An additional note is that the cosine similarity is the dot-product for our case, since all feature vectors are normalized by default.
I’m currently ignoring the algorithmic improvements due to the additional complexity, but should be doable if it produces good results.
Testing it with Pythia-70M and few enough features to permit the naive calculation sounds like a great approach to start with.
Closest neighbour rather than average over all sounds sensible. I’m not certain what you mean by unique vs non-unique.

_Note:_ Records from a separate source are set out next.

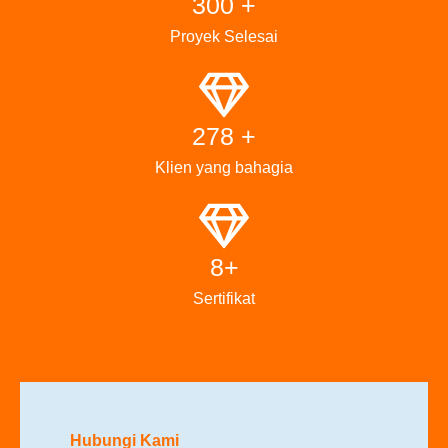
300 +
Proyek Selesai
278 +
Klien yang bahagia
8+
Sertifikat
Hubungi Kami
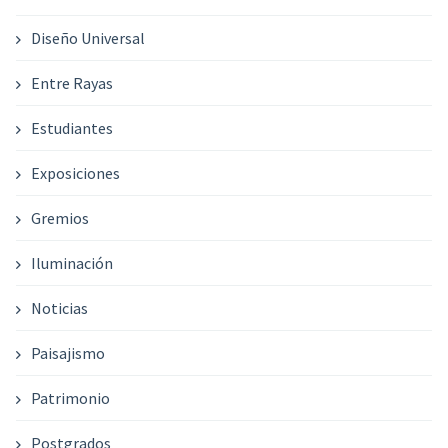
Diseño Universal
Entre Rayas
Estudiantes
Exposiciones
Gremios
Iluminación
Noticias
Paisajismo
Patrimonio
Postgrados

If you’re referring to situations where there may be several equally close closest neighbours then I think we can just take the mean cos-sim of those neighbours, so they all impact on the loss but the magnitude of the loss stays within the normal range.
Only on features that activate also sounds sensible, but the decoder weights of neurons that didn’t activate would need to be allowed to update if they were the closest neighbours for neurons that did activate. Otherwise we could get situations where e.g. one neuron (neuron A) has encoder and decoder weights both pointing in sensible directions to capture a feature, but another neuron has decoder weights aligned with neuron A but has encoder weights occupying a remote region of activation space and thus rarely activates, causing its decoder weights to remain in that direction blocking neuron A if we don’t allow it to update.
Yes I think we want to penalise high cos-sim more. The modified sigmoid flattens out as x->1 but the I think the purple function below does what we want.
Training with a negative orthogonality regulariser could be an option. I think vanilla SAEs already have plenty of geometrically aligned features (e.g. see @jacobcd52 ’s comment below). Depending on the purpose, another option to intentionally generate feature combinatorics could be to simply add together some of the features learnt by a vanilla SAE. If the individual features weren’t combinations then their sums certainly would be.
I’ll be very interested to see results and am happy to help with interpreting them etc. Also more than happy to have a look at any code.
Additionally, we can train w/ a negative orthogonality regularizer for the purpose of intentionally generating feature-combinatorics. In other words, we train for the features to point in more of the same direction to at least generate for-sure examples of feature combination.